Quantum Graph Neural Networks for Double-Sided Reconfigurable Intelligent Surface Optimization
This work addresses the computationally expensive optimization of RIS elements for 6G wireless communications, offering a quantum-enhanced solution that improves data rates and efficiency.
The paper proposes a quantum graph neural network (QGCN) to jointly optimize the physical and electromagnetic response of a double-sided reconfigurable intelligent surface (RIS) for 6G wireless communications. The QGCN reduces per-iteration computational complexity and memory requirements, and outperforms classical GNNs by an additional +0.38 bps/Hz, with the advantage increasing for larger arrays.

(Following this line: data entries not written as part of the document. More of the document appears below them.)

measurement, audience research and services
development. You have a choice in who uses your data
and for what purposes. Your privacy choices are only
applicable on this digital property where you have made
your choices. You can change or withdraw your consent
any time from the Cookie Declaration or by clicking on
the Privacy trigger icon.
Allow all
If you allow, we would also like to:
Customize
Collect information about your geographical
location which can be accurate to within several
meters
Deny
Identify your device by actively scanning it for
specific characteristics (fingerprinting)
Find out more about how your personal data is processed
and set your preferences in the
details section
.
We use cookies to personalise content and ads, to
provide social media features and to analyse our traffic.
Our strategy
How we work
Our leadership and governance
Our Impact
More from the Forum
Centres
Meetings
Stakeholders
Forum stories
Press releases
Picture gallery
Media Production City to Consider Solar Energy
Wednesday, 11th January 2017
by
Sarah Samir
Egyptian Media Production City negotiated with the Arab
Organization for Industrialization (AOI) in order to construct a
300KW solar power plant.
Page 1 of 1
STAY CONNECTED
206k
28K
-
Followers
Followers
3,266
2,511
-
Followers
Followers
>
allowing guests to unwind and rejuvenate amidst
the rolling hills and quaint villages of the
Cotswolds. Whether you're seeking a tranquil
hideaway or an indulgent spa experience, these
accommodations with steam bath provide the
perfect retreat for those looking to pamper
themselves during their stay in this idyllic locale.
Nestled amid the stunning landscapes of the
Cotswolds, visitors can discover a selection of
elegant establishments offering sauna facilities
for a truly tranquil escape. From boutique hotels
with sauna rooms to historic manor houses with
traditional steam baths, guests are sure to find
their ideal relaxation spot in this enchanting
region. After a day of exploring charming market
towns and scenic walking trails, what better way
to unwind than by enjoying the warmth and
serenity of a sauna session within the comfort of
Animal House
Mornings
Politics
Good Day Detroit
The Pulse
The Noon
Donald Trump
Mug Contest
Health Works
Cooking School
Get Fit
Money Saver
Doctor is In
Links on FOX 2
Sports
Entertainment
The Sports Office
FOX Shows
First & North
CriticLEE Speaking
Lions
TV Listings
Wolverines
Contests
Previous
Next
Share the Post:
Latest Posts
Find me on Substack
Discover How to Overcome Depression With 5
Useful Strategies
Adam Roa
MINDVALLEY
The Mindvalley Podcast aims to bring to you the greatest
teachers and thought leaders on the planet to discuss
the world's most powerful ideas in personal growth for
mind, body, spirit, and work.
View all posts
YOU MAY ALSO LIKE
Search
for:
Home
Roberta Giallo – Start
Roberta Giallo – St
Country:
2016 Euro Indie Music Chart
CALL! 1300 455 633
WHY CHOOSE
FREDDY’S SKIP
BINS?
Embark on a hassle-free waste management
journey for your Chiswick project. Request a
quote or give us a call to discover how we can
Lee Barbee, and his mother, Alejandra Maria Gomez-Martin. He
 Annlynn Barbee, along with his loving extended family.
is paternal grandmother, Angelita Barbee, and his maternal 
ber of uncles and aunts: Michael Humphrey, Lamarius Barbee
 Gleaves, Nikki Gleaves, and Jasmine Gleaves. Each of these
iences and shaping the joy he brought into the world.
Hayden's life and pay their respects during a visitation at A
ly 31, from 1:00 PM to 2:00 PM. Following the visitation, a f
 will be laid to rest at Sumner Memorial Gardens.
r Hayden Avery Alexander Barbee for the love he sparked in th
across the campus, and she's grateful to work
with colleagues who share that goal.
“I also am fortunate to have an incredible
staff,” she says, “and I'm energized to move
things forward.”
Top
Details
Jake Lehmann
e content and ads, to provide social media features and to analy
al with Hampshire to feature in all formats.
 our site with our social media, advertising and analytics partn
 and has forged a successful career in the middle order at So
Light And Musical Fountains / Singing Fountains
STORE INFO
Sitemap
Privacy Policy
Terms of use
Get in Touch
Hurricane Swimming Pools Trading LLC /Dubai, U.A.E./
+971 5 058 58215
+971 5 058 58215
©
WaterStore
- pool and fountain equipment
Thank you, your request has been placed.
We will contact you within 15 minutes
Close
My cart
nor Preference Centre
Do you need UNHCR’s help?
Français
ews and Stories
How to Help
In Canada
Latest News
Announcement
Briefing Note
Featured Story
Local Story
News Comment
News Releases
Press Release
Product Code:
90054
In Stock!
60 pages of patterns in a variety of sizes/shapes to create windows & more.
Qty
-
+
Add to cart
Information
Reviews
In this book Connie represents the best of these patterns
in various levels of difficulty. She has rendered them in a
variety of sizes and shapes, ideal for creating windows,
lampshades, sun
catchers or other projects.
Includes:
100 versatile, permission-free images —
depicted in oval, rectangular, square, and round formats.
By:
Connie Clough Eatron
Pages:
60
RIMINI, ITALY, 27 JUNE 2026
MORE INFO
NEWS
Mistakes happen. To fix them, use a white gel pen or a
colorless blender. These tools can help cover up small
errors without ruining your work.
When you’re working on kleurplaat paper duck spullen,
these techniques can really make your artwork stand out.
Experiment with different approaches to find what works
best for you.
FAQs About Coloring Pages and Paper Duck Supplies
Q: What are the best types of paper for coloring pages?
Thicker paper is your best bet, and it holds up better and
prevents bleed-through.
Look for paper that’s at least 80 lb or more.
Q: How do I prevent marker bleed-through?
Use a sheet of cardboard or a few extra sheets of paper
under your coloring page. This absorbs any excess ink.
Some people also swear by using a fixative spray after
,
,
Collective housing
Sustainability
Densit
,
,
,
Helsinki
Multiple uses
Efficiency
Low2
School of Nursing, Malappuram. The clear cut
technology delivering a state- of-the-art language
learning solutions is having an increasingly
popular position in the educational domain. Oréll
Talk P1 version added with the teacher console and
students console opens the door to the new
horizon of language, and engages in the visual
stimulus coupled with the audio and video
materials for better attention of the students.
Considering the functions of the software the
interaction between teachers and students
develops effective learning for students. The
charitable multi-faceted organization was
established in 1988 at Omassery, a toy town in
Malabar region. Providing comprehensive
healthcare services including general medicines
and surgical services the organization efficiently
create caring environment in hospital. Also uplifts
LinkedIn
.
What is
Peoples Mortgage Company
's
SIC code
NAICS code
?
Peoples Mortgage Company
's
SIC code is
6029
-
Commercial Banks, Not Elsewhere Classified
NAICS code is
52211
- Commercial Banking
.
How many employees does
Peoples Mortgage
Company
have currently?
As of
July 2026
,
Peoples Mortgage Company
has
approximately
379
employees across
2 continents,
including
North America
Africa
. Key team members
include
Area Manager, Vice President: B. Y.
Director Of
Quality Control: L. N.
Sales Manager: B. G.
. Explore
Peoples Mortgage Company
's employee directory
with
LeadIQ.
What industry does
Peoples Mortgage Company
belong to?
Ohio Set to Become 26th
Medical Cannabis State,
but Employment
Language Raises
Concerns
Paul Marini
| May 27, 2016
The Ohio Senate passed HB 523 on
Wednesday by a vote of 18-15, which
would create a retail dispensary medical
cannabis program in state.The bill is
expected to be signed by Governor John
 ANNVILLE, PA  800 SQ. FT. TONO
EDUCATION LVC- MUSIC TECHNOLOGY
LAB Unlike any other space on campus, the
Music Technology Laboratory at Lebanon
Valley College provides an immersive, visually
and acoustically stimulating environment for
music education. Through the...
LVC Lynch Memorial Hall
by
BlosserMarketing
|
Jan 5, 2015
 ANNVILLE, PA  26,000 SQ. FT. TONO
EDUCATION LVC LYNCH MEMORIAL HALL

As a key enabler for sixth-generation (6G) wireless communications, reconfigurable intelligent surfaces (RISs) provide the flexibility to control signal strength. Nevertheless, optimizing hundreds of elements is computationally expensive. To overcome this challenge, we present a quantum framework (QGCN) to jointly optimize the physical and electromagnetic response of a double-sided RIS design that incorporates discrete phase shifts and inter-element coupling. The core contribution is the adaptive activation or deactivation of elements, allowing a virtual spacing mechanism using PIN diode switches. We then solve a multi-objective problem that maximizes the minimum user data rate subject to constraints on aperture length and mutual coupling between active elements. Experimental results on IBM Quantum's 127-qubit ibm_kyiv superconducting processor demonstrate that the proposed QGCN algorithm reduces both per-iteration computational complexity and memory requirements compared to existing approaches. Also, the QGCN outperforms classical graph neural networks (GNN) on an equivalent graph topology by an additional $+$0.38 bps/Hz. This advantage is increasing with increasing array sizes.